== SUPPLIED ENTRIES ==
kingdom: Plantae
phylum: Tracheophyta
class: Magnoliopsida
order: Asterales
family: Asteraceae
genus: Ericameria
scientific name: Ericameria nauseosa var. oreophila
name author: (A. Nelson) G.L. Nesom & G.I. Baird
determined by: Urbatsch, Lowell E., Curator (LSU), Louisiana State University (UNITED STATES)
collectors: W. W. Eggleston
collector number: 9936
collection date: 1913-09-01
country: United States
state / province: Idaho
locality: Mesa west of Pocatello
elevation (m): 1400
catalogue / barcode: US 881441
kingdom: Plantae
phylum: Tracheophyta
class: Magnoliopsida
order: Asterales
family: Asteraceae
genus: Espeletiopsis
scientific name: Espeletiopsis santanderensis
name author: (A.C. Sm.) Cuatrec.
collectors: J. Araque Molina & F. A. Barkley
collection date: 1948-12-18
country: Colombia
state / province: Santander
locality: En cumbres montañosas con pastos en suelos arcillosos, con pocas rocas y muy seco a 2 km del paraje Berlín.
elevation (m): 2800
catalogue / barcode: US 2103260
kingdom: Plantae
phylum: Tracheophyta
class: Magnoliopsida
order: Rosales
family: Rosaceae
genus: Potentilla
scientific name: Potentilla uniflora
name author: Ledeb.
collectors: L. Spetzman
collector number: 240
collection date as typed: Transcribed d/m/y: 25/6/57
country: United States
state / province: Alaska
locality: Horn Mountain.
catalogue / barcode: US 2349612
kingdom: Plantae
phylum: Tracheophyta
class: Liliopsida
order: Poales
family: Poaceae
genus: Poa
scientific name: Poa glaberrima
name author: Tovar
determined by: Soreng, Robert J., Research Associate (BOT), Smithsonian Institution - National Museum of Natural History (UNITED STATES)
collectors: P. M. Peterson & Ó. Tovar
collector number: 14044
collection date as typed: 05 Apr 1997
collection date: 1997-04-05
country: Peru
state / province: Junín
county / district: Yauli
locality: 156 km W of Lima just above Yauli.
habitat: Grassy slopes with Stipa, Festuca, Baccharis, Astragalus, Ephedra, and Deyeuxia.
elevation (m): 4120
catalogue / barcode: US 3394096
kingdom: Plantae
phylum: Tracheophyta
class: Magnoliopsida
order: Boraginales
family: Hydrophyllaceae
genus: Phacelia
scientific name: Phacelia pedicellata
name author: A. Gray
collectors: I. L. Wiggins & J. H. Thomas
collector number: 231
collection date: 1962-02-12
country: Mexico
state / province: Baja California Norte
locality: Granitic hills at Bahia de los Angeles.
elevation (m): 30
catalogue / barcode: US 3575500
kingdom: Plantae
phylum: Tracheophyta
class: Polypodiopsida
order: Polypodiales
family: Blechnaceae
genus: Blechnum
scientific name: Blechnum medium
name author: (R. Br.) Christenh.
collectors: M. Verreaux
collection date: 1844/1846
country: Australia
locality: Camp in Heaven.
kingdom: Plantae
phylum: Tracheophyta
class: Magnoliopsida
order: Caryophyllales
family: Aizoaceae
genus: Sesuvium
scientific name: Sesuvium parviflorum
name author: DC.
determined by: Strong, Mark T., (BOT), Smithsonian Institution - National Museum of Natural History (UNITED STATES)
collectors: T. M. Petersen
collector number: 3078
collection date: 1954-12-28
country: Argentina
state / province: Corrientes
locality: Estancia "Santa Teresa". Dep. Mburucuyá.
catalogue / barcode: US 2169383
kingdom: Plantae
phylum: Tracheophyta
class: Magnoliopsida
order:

== INSTRUCTIONS TO FOLLOW ==
Retype all of the records above line for line, changing nothing.

== THE ANSWER ==
kingdom: Plantae
phylum: Tracheophyta
class: Magnoliopsida
order: Asterales
family: Asteraceae
genus: Ericameria
scientific name: Ericameria nauseosa var. oreophila
name author: (A. Nelson) G.L. Nesom & G.I. Baird
determined by: Urbatsch, Lowell E., Curator (LSU), Louisiana State University (UNITED STATES)
collectors: W. W. Eggleston
collector number: 9936
collection date: 1913-09-01
country: United States
state / province: Idaho
locality: Mesa west of Pocatello
elevation (m): 1400
catalogue / barcode: US 881441
kingdom: Plantae
phylum: Tracheophyta
class: Magnoliopsida
order: Asterales
family: Asteraceae
genus: Espeletiopsis
scientific name: Espeletiopsis santanderensis
name author: (A.C. Sm.) Cuatrec.
collectors: J. Araque Molina & F. A. Barkley
collection date: 1948-12-18
country: Colombia
state / province: Santander
locality: En cumbres montañosas con pastos en suelos arcillosos, con pocas rocas y muy seco a 2 km del paraje Berlín.
elevation (m): 2800
catalogue / barcode: US 2103260
kingdom: Plantae
phylum: Tracheophyta
class: Magnoliopsida
order: Rosales
family: Rosaceae
genus: Potentilla
scientific name: Potentilla uniflora
name author: Ledeb.
collectors: L. Spetzman
collector number: 240
collection date as typed: Transcribed d/m/y: 25/6/57
country: United States
state / province: Alaska
locality: Horn Mountain.
catalogue / barcode: US 2349612
kingdom: Plantae
phylum: Tracheophyta
class: Liliopsida
order: Poales
family: Poaceae
genus: Poa
scientific name: Poa glaberrima
name author: Tovar
determined by: Soreng, Robert J., Research Associate (BOT), Smithsonian Institution - National Museum of Natural History (UNITED STATES)
collectors: P. M. Peterson & Ó. Tovar
collector number: 14044
collection date as typed: 05 Apr 1997
collection date: 1997-04-05
country: Peru
state / province: Junín
county / district: Yauli
locality: 156 km W of Lima just above Yauli.
habitat: Grassy slopes with Stipa, Festuca, Baccharis, Astragalus, Ephedra, and Deyeuxia.
elevation (m): 4120
catalogue / barcode: US 3394096
kingdom: Plantae
phylum: Tracheophyta
class: Magnoliopsida
order: Boraginales
family: Hydrophyllaceae
genus: Phacelia
scientific name: Phacelia pedicellata
name author: A. Gray
collectors: I. L. Wiggins & J. H. Thomas
collector number: 231
collection date: 1962-02-12
country: Mexico
state / province: Baja California Norte
locality: Granitic hills at Bahia de los Angeles.
elevation (m): 30
catalogue / barcode: US 3575500
kingdom: Plantae
phylum: Tracheophyta
class: Polypodiopsida
order: Polypodiales
family: Blechnaceae
genus: Blechnum
scientific name: Blechnum medium
name author: (R. Br.) Christenh.
collectors: M. Verreaux
collection date: 1844/1846
country: Australia
locality: Camp in Heaven.
kingdom: Plantae
phylum: Tracheophyta
class: Magnoliopsida
order: Caryophyllales
family: Aizoaceae
genus: Sesuvium
scientific name: Sesuvium parviflorum
name author: DC.
determined by: Strong, Mark T., (BOT), Smithsonian Institution - National Museum of Natural History (UNITED STATES)
collectors: T. M. Petersen
collector number: 3078
collection date: 1954-12-28
country: Argentina
state / province: Corrientes
locality: Estancia "Santa Teresa". Dep. Mburucuyá.
catalogue / barcode: US 2169383
kingdom: Plantae
phylum: Tracheophyta
class: Magnoliopsida
order:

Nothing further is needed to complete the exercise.